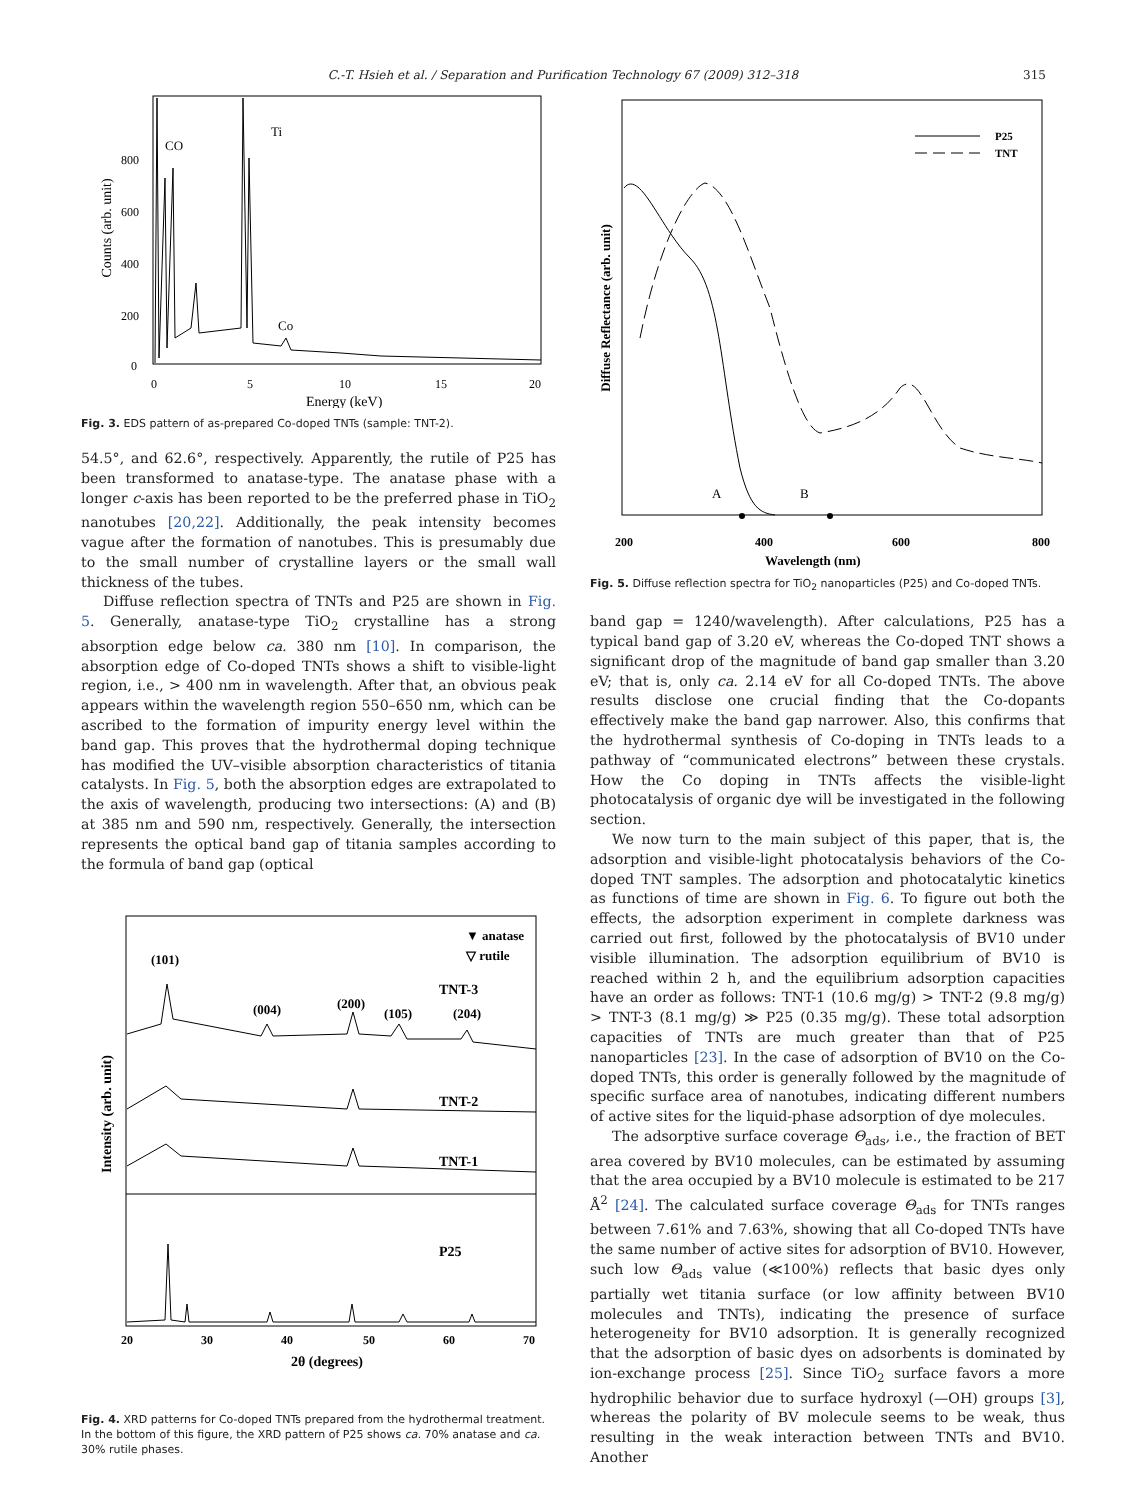C.-T. Hsieh et al. / Separation and Purification Technology 67 (2009) 312–318 315
Counts (arb. unit)
800
600
400
200
0
0
5
10
15
20
Energy (keV)
CO
Ti
Co
Fig. 3. EDS pattern of as-prepared Co-doped TNTs (sample: TNT-2).
54.5°, and 62.6°, respectively. Apparently, the rutile of P25 has been transformed to anatase-type. The anatase phase with a longer c-axis has been reported to be the preferred phase in TiO<sub>2</sub> nanotubes [20,22]. Additionally, the peak intensity becomes vague after the formation of nanotubes. This is presumably due to the small number of crystalline layers or the small wall thickness of the tubes.
Diffuse reflection spectra of TNTs and P25 are shown in Fig. 5. Generally, anatase-type TiO<sub>2</sub> crystalline has a strong absorption edge below ca. 380 nm [10]. In comparison, the absorption edge of Co-doped TNTs shows a shift to visible-light region, i.e., > 400 nm in wavelength. After that, an obvious peak appears within the wavelength region 550–650 nm, which can be ascribed to the formation of impurity energy level within the band gap. This proves that the hydrothermal doping technique has modified the UV–visible absorption characteristics of titania catalysts. In Fig. 5, both the absorption edges are extrapolated to the axis of wavelength, producing two intersections: (A) and (B) at 385 nm and 590 nm, respectively. Generally, the intersection represents the optical band gap of titania samples according to the formula of band gap (optical
Intensity (arb. unit)
▼ anatase
▽ rutile
(101)
(004)
(200)
(105)
(204)
TNT-3
TNT-2
TNT-1
P25
20
30
40
50
60
70
2θ (degrees)
Fig. 4. XRD patterns for Co-doped TNTs prepared from the hydrothermal treatment. In the bottom of this figure, the XRD pattern of P25 shows ca. 70% anatase and ca. 30% rutile phases.
Diffuse Reflectance (arb. unit)
P25
TNT
A
B
200
400
600
800
Wavelength (nm)
Fig. 5. Diffuse reflection spectra for TiO<sub>2</sub> nanoparticles (P25) and Co-doped TNTs.
band gap = 1240/wavelength). After calculations, P25 has a typical band gap of 3.20 eV, whereas the Co-doped TNT shows a significant drop of the magnitude of band gap smaller than 3.20 eV; that is, only ca. 2.14 eV for all Co-doped TNTs. The above results disclose one crucial finding that the Co-dopants effectively make the band gap narrower. Also, this confirms that the hydrothermal synthesis of Co-doping in TNTs leads to a pathway of “communicated electrons” between these crystals. How the Co doping in TNTs affects the visible-light photocatalysis of organic dye will be investigated in the following section.
We now turn to the main subject of this paper, that is, the adsorption and visible-light photocatalysis behaviors of the Co-doped TNT samples. The adsorption and photocatalytic kinetics as functions of time are shown in Fig. 6. To figure out both the effects, the adsorption experiment in complete darkness was carried out first, followed by the photocatalysis of BV10 under visible illumination. The adsorption equilibrium of BV10 is reached within 2 h, and the equilibrium adsorption capacities have an order as follows: TNT-1 (10.6 mg/g) > TNT-2 (9.8 mg/g) > TNT-3 (8.1 mg/g) ≫ P25 (0.35 mg/g). These total adsorption capacities of TNTs are much greater than that of P25 nanoparticles [23]. In the case of adsorption of BV10 on the Co-doped TNTs, this order is generally followed by the magnitude of specific surface area of nanotubes, indicating different numbers of active sites for the liquid-phase adsorption of dye molecules.
The adsorptive surface coverage Θ<sub>ads</sub>, i.e., the fraction of BET area covered by BV10 molecules, can be estimated by assuming that the area occupied by a BV10 molecule is estimated to be 217 Å<sup>2</sup> [24]. The calculated surface coverage Θ<sub>ads</sub> for TNTs ranges between 7.61% and 7.63%, showing that all Co-doped TNTs have the same number of active sites for adsorption of BV10. However, such low Θ<sub>ads</sub> value (≪100%) reflects that basic dyes only partially wet titania surface (or low affinity between BV10 molecules and TNTs), indicating the presence of surface heterogeneity for BV10 adsorption. It is generally recognized that the adsorption of basic dyes on adsorbents is dominated by ion-exchange process [25]. Since TiO<sub>2</sub> surface favors a more hydrophilic behavior due to surface hydroxyl (—OH) groups [3], whereas the polarity of BV molecule seems to be weak, thus resulting in the weak interaction between TNTs and BV10. Another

□ □ □

ACTIVITY - An exact copy of the data is required, with the pictures excluded.

ANSWER TO THIS PROBLEM -
C.-T. Hsieh et al. / Separation and Purification Technology 67 (2009) 312–318 315
Counts (arb. unit)
800
600
400
200
0
0
5
10
15
20
Energy (keV)
CO
Ti
Co
Fig. 3. EDS pattern of as-prepared Co-doped TNTs (sample: TNT-2).
54.5°, and 62.6°, respectively. Apparently, the rutile of P25 has been transformed to anatase-type. The anatase phase with a longer c-axis has been reported to be the preferred phase in TiO<sub>2</sub> nanotubes [20,22]. Additionally, the peak intensity becomes vague after the formation of nanotubes. This is presumably due to the small number of crystalline layers or the small wall thickness of the tubes.
Diffuse reflection spectra of TNTs and P25 are shown in Fig. 5. Generally, anatase-type TiO<sub>2</sub> crystalline has a strong absorption edge below ca. 380 nm [10]. In comparison, the absorption edge of Co-doped TNTs shows a shift to visible-light region, i.e., > 400 nm in wavelength. After that, an obvious peak appears within the wavelength region 550–650 nm, which can be ascribed to the formation of impurity energy level within the band gap. This proves that the hydrothermal doping technique has modified the UV–visible absorption characteristics of titania catalysts. In Fig. 5, both the absorption edges are extrapolated to the axis of wavelength, producing two intersections: (A) and (B) at 385 nm and 590 nm, respectively. Generally, the intersection represents the optical band gap of titania samples according to the formula of band gap (optical
Intensity (arb. unit)
▼ anatase
▽ rutile
(101)
(004)
(200)
(105)
(204)
TNT-3
TNT-2
TNT-1
P25
20
30
40
50
60
70
2θ (degrees)
Fig. 4. XRD patterns for Co-doped TNTs prepared from the hydrothermal treatment. In the bottom of this figure, the XRD pattern of P25 shows ca. 70% anatase and ca. 30% rutile phases.
Diffuse Reflectance (arb. unit)
P25
TNT
A
B
200
400
600
800
Wavelength (nm)
Fig. 5. Diffuse reflection spectra for TiO<sub>2</sub> nanoparticles (P25) and Co-doped TNTs.
band gap = 1240/wavelength). After calculations, P25 has a typical band gap of 3.20 eV, whereas the Co-doped TNT shows a significant drop of the magnitude of band gap smaller than 3.20 eV; that is, only ca. 2.14 eV for all Co-doped TNTs. The above results disclose one crucial finding that the Co-dopants effectively make the band gap narrower. Also, this confirms that the hydrothermal synthesis of Co-doping in TNTs leads to a pathway of “communicated electrons” between these crystals. How the Co doping in TNTs affects the visible-light photocatalysis of organic dye will be investigated in the following section.
We now turn to the main subject of this paper, that is, the adsorption and visible-light photocatalysis behaviors of the Co-doped TNT samples. The adsorption and photocatalytic kinetics as functions of time are shown in Fig. 6. To figure out both the effects, the adsorption experiment in complete darkness was carried out first, followed by the photocatalysis of BV10 under visible illumination. The adsorption equilibrium of BV10 is reached within 2 h, and the equilibrium adsorption capacities have an order as follows: TNT-1 (10.6 mg/g) > TNT-2 (9.8 mg/g) > TNT-3 (8.1 mg/g) ≫ P25 (0.35 mg/g). These total adsorption capacities of TNTs are much greater than that of P25 nanoparticles [23]. In the case of adsorption of BV10 on the Co-doped TNTs, this order is generally followed by the magnitude of specific surface area of nanotubes, indicating different numbers of active sites for the liquid-phase adsorption of dye molecules.
The adsorptive surface coverage Θ<sub>ads</sub>, i.e., the fraction of BET area covered by BV10 molecules, can be estimated by assuming that the area occupied by a BV10 molecule is estimated to be 217 Å<sup>2</sup> [24]. The calculated surface coverage Θ<sub>ads</sub> for TNTs ranges between 7.61% and 7.63%, showing that all Co-doped TNTs have the same number of active sites for adsorption of BV10. However, such low Θ<sub>ads</sub> value (≪100%) reflects that basic dyes only partially wet titania surface (or low affinity between BV10 molecules and TNTs), indicating the presence of surface heterogeneity for BV10 adsorption. It is generally recognized that the adsorption of basic dyes on adsorbents is dominated by ion-exchange process [25]. Since TiO<sub>2</sub> surface favors a more hydrophilic behavior due to surface hydroxyl (—OH) groups [3], whereas the polarity of BV molecule seems to be weak, thus resulting in the weak interaction between TNTs and BV10. Another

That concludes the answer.